TALLINN - Estonian police last year confiscated a record amount of narcotic substances and criminal incomes, but more drug-related deaths at the street level took place than ever before, reports Postimees.
160 people died last year because of causes connected to narcotic substances. This is the highest this indicator has ever reached in Estonia. This gives Estonia the top position among European Union states in regard to drug-related deaths in relation to population figures – in Estonia, eight times more people die a year because of drugs than in the EU, on average.

In the year 2001, 38 people died of drug overdoses in Estonia. That year, a thorough ‘National strategy of preventing drug addiction till the year 2012’ was completed that ended last year. “Despite this excellent drug strategy, we have to admit that we have failed,” said central criminal police major Risto Kasemae, meaning the whole state under the “we.”
Polls show that the number of young people experimenting with amphetamines has fallen in recent years, cannabis use has stabilized and the number of injecting drug addicts has fallen too. All these are rather indirect evaluations, and information about the spread of drug addiction is very uncertain – for example people working in the sphere say there are 5,000-20,000 injecting drug addicts in Estonia.

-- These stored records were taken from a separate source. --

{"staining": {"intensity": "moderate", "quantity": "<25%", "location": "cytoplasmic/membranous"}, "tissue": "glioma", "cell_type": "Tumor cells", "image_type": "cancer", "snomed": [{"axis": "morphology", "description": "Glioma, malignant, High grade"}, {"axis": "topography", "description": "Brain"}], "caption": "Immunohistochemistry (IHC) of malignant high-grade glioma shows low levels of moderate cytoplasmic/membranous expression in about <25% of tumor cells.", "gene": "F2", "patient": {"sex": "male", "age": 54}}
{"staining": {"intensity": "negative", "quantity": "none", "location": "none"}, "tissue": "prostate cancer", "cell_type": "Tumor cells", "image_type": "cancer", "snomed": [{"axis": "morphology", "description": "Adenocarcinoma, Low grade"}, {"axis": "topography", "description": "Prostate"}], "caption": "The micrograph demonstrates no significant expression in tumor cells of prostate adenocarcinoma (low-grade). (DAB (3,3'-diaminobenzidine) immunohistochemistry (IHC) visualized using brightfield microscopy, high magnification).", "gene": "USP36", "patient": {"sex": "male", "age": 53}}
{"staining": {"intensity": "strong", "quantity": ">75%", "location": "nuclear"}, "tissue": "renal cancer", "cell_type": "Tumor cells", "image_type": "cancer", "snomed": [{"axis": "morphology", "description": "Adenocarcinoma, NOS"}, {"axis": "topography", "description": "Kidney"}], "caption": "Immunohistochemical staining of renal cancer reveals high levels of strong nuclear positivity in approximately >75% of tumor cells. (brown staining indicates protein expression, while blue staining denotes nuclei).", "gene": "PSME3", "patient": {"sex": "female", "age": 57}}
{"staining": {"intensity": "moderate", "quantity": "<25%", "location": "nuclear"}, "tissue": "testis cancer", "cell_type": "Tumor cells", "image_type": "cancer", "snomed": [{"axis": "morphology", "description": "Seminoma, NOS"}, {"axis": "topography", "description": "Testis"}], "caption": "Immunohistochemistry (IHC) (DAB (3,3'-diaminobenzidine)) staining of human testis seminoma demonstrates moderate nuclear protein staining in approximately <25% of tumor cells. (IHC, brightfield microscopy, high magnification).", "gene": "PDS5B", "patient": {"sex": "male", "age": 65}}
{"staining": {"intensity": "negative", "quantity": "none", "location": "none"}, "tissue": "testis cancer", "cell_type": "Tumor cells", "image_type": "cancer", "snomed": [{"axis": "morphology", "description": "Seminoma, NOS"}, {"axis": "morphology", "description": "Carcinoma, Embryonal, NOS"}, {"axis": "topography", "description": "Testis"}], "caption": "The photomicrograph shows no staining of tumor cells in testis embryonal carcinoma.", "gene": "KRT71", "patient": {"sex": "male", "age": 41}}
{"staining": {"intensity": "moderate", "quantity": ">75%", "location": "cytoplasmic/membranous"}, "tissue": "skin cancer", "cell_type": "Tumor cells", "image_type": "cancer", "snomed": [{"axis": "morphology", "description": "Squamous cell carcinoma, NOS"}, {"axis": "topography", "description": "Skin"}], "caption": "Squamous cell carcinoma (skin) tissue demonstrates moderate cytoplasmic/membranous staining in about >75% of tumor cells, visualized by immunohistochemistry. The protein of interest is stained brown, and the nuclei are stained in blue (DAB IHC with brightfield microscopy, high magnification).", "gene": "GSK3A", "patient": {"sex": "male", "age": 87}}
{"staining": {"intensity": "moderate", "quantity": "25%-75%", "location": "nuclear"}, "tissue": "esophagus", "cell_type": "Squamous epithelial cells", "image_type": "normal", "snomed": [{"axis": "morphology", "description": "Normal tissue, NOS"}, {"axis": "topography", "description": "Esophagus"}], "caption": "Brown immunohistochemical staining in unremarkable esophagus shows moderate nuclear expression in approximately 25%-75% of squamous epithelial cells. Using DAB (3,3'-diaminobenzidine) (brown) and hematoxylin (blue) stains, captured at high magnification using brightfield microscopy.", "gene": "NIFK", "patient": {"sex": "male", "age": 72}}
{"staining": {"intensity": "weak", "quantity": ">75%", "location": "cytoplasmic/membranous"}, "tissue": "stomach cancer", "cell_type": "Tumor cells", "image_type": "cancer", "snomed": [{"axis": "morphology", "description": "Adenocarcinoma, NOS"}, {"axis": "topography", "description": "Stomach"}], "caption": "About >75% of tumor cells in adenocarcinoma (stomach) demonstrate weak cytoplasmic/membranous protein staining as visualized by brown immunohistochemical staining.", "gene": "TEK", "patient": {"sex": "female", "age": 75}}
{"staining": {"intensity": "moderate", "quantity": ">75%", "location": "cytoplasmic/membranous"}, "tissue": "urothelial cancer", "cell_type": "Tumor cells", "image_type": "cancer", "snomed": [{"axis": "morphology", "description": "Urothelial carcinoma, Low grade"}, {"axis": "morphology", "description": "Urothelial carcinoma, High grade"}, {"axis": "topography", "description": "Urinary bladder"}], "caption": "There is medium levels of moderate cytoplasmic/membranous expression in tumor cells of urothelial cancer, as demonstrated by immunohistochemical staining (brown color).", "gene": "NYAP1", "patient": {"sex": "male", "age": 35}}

Last year, law enforcement confiscated more fentanyl, the favorite substance of injecting drug addicts, than in earlier years. Altogether 1.5 million euros of criminal revenues were confiscated, which is by around a half more than in 2011. While in 2007, 330 drug-related criminals were sent to jail, in 2011 this number was 561. Thus, while the police say that its work seems to improve in every aspect, still more drug addicts die each year than in preceding years.